What you need to do:
Starting at the line that has "colorectal cancer stained" and stopping after the line that has "analysis of carcinoid", reproduce the listing below exactly; omit everything else.

Available data:
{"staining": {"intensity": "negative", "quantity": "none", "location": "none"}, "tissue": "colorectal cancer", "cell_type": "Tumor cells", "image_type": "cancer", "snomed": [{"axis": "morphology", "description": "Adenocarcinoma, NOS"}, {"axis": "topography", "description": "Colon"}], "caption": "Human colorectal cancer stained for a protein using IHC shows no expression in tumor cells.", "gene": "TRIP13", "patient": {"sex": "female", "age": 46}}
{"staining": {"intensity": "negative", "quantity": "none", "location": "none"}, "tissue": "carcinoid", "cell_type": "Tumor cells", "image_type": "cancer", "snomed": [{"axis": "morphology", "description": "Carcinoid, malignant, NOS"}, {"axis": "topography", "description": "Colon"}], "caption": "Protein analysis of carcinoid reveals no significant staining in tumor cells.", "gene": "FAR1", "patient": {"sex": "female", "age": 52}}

--

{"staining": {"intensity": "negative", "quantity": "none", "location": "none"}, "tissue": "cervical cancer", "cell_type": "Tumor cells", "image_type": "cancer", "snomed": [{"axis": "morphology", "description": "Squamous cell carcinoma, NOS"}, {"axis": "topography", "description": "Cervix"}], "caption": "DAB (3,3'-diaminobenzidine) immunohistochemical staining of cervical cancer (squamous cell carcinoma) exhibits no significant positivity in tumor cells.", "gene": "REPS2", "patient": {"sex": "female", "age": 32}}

Exercise answer:
{"staining": {"intensity": "negative", "quantity": "none", "location": "none"}, "tissue": "colorectal cancer", "cell_type": "Tumor cells", "image_type": "cancer", "snomed": [{"axis": "morphology", "description": "Adenocarcinoma, NOS"}, {"axis": "topography", "description": "Colon"}], "caption": "Human colorectal cancer stained for a protein using IHC shows no expression in tumor cells.", "gene": "TRIP13", "patient": {"sex": "female", "age": 46}}
{"staining": {"intensity": "negative", "quantity": "none", "location": "none"}, "tissue": "carcinoid", "cell_type": "Tumor cells", "image_type": "cancer", "snomed": [{"axis": "morphology", "description": "Carcinoid, malignant, NOS"}, {"axis": "topography", "description": "Colon"}], "caption": "Protein analysis of carcinoid reveals no significant staining in tumor cells.", "gene": "FAR1", "patient": {"sex": "female", "age": 52}}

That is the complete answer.